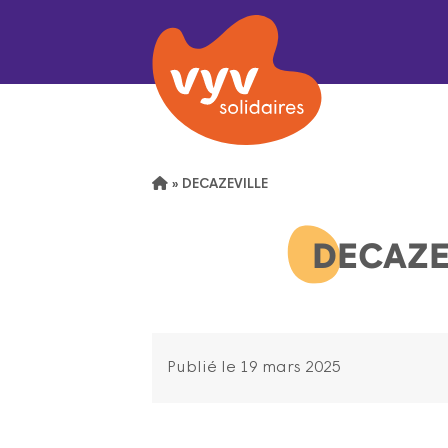
»
DECAZEVILLE
DECAZE
Publié le 19 mars 2025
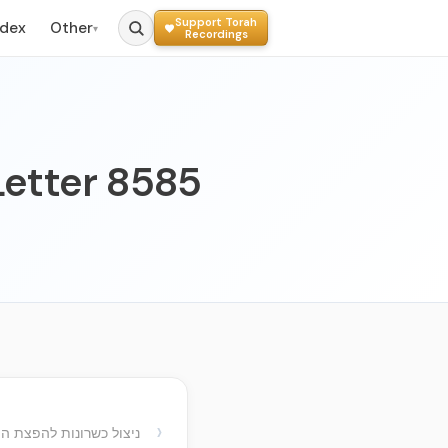
Support Torah
ndex
Other
▾
Recordings
Letter 8585
›
ניצול כשרונות להפצת 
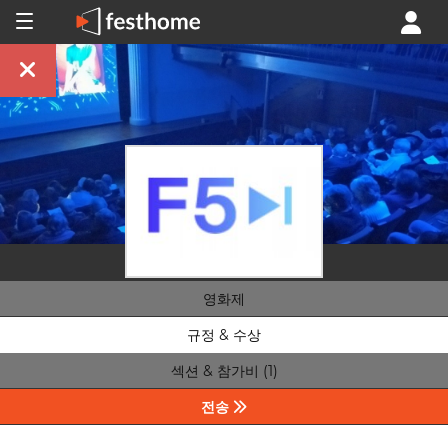
영화제
규정 & 수상
섹션 & 참가비 (1)
전송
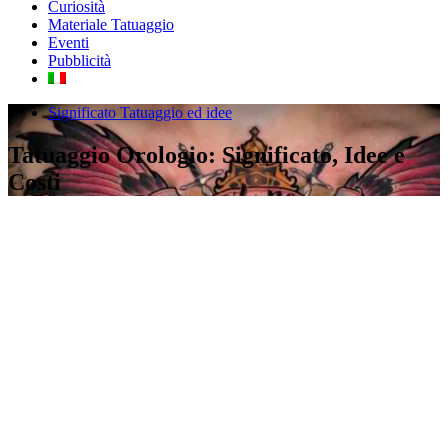
Curiosità
Materiale Tatuaggio
Eventi
Pubblicità
Significato Tatuaggio ed idee
Tatuaggio Orologio: Significato, Idee e
Costi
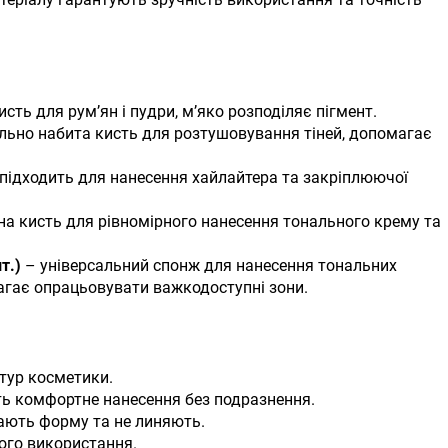
сть для рум’ян і пудри, м’яко розподіляє пігмент.
льно набита кисть для розтушовування тіней, допомагає
підходить для нанесення хайлайтера та закріплюючої
на кисть для рівномірного нанесення тонального крему та
т.)
– універсальний спонж для нанесення тональних
магає опрацьовувати важкодоступні зони.
стур косметики.
ть комфортне нанесення без подразнення.
чають форму та не линяють.
ого використання.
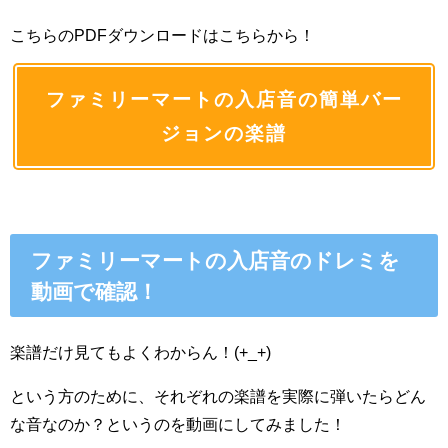
こちらのPDFダウンロードはこちらから！
ファミリーマートの入店音の簡単バー
ジョンの楽譜
ファミリーマートの入店音のドレミを
動画で確認！
楽譜だけ見てもよくわからん！(+_+)
という方のために、それぞれの楽譜を実際に弾いたらどん
な音なのか？というのを動画にしてみました！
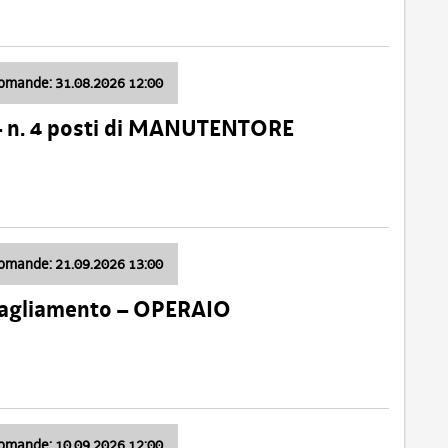
domande: 31.08.2026 12:00
– n. 4 posti di MANUTENTORE
domande: 21.09.2026 13:00
 Tagliamento – OPERAIO
domande: 10.09.2026 12:00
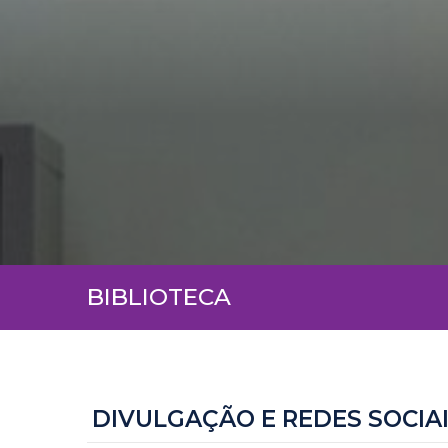
BIBLIOTECA
DIVULGAÇÃO E REDES SOCIA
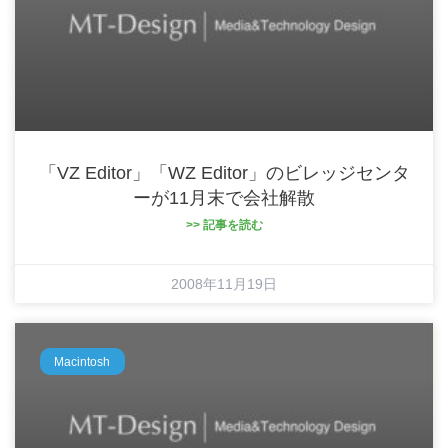
「VZ Editor」「WZ Editor」のビレッジセンタ
ーが11月末で会社解散
>> 記事を読む
2008年11月19日
Macintosh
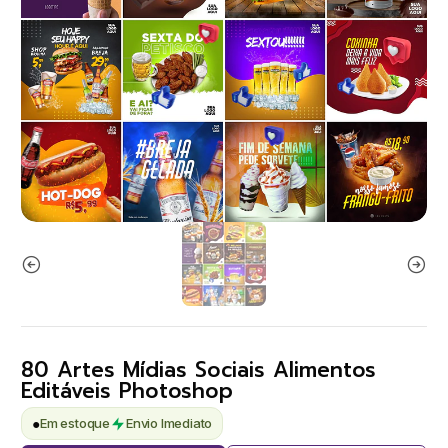
80 Artes Mídias Sociais Alimentos
Editáveis Photoshop
●
Em estoque
Envio Imediato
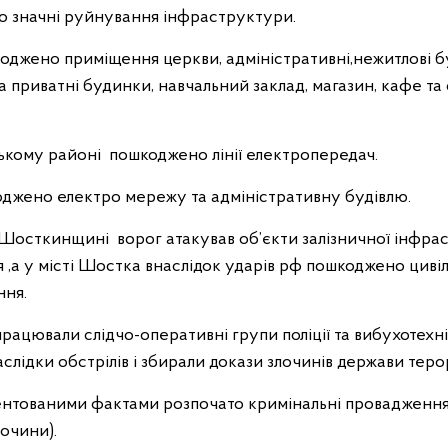
о значні руйнування інфраструктури.
оджено приміщення церкви, адміністративні,нежитлові бу
а приватні будинки, навчальний заклад, магазин, кафе та 
ькому районі пошкоджено лінії електропередач.
оджено електро мережу та адміністративну будівлю.
Шосткинщині ворог атакував об’єкти залізничної інфрас
,а у місті Шостка внаслідок ударів рф пошкоджено цивіл
ння.
працювали слідчо-оперативні групи поліції та вибухотехнік
лідки обстрілів і збирали докази злочинів держави теро
ентованими фактами розпочато кримінальні провадження 
лочини).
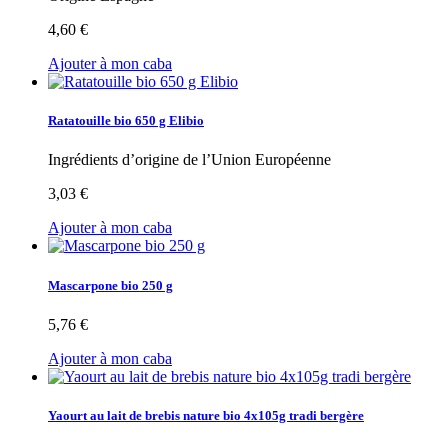
4,60 €
Ajouter à mon caba
Ratatouille bio 650 g Elibio
Ingrédients d’origine de l’Union Européenne
3,03 €
Ajouter à mon caba
Mascarpone bio 250 g
5,76 €
Ajouter à mon caba
Yaourt au lait de brebis nature bio 4x105g tradi bergère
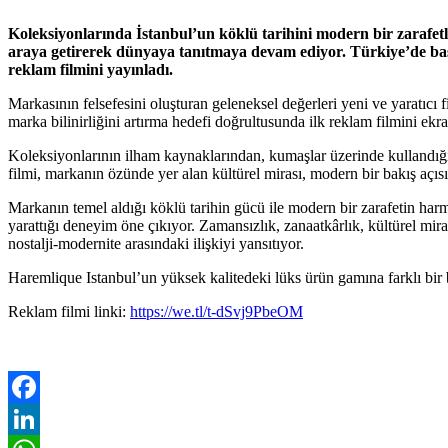
Koleksiyonlarında İstanbul’un köklü tarihini modern bir zarafetle
araya getirerek dünyaya tanıtmaya devam ediyor. Türkiye’de başl
reklam filmini yayınladı.
Markasının felsefesini oluşturan geleneksel değerleri yeni ve yaratıcı
marka bilinirliğini artırma hedefi doğrultusunda ilk reklam filmini ekra
Koleksiyonlarının ilham kaynaklarından, kumaşlar üzerinde kullandığı
filmi, markanın özünde yer alan kültürel mirası, modern bir bakış açısı
Markanın temel aldığı köklü tarihin gücü ile modern bir zarafetin harm
yarattığı deneyim öne çıkıyor. Zamansızlık, zanaatkârlık, kültürel mira
nostalji-modernite arasındaki ilişkiyi yansıtıyor.
Haremlique Istanbul’un yüksek kalitedeki lüks ürün gamına farklı bir ba
Reklam filmi linki:
https://we.tl/t-dSvj9PbeOM
Facebook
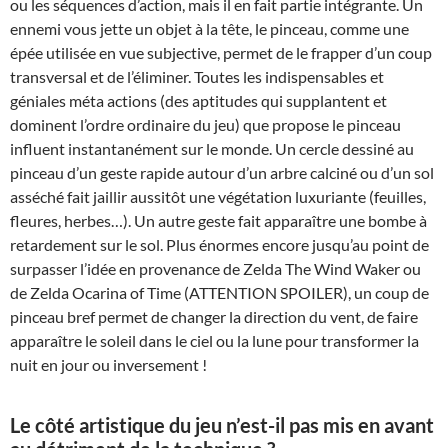
ou les séquences d’action, mais il en fait partie intégrante. Un
ennemi vous jette un objet à la tête, le pinceau, comme une
épée utilisée en vue subjective, permet de le frapper d’un coup
transversal et de l’éliminer. Toutes les indispensables et
géniales méta actions (des aptitudes qui supplantent et
dominent l’ordre ordinaire du jeu) que propose le pinceau
influent instantanément sur le monde. Un cercle dessiné au
pinceau d’un geste rapide autour d’un arbre calciné ou d’un sol
asséché fait jaillir aussitôt une végétation luxuriante (feuilles,
fleures, herbes…). Un autre geste fait apparaître une bombe à
retardement sur le sol. Plus énormes encore jusqu’au point de
surpasser l’idée en provenance de Zelda The Wind Waker ou
de Zelda Ocarina of Time (ATTENTION SPOILER), un coup de
pinceau bref permet de changer la direction du vent, de faire
apparaître le soleil dans le ciel ou la lune pour transformer la
nuit en jour ou inversement !
Le côté artistique du jeu n’est-il pas mis en avant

Task description: Only one part of the material above is wanted: the lines from the one with "という方のために、それぞれの楽譜を実際に弾いたらどん" up to and including the one with "Koleksiyonlarının ilham kaynaklarından, kumaşlar". Please copy them exactly, pictures left out.

Task result:
という方のために、それぞれの楽譜を実際に弾いたらどん
な音なのか？というのを動画にしてみました！
domande: 31.08.2026 12:00
– n. 4 posti di MANUTENTORE
domande: 21.09.2026 13:00
 Tagliamento – OPERAIO
domande: 10.09.2026 12:00
BIBLIOTECA
DIVULGAÇÃO E REDES SOCIA
「VZ Editor」「WZ Editor」のビレッジセンタ
ーが11月末で会社解散
>> 記事を読む
2008年11月19日
Macintosh
80 Artes Mídias Sociais Alimentos
Editáveis Photoshop
●
Em estoque
Envio Imediato
о значні руйнування інфраструктури.
оджено приміщення церкви, адміністративні,нежитлові бу
а приватні будинки, навчальний заклад, магазин, кафе та 
ькому районі пошкоджено лінії електропередач.
оджено електро мережу та адміністративну будівлю.
Шосткинщині ворог атакував об’єкти залізничної інфрас
,а у місті Шостка внаслідок ударів рф пошкоджено цивіл
ння.
працювали слідчо-оперативні групи поліції та вибухотехнік
лідки обстрілів і збирали докази злочинів держави теро
ентованими фактами розпочато кримінальні провадження 
лочини).
4,60 €
Ajouter à mon caba
Ratatouille bio 650 g Elibio
Ingrédients d’origine de l’Union Européenne
3,03 €
Ajouter à mon caba
Mascarpone bio 250 g
5,76 €
Ajouter à mon caba
Yaourt au lait de brebis nature bio 4x105g tradi bergère
Koleksiyonlarında İstanbul’un köklü tarihini modern bir zarafetle
araya getirerek dünyaya tanıtmaya devam ediyor. Türkiye’de başl
reklam filmini yayınladı.
Markasının felsefesini oluşturan geleneksel değerleri yeni ve yaratıcı
marka bilinirliğini artırma hedefi doğrultusunda ilk reklam filmini ekra
Koleksiyonlarının ilham kaynaklarından, kumaşlar üzerinde kullandığı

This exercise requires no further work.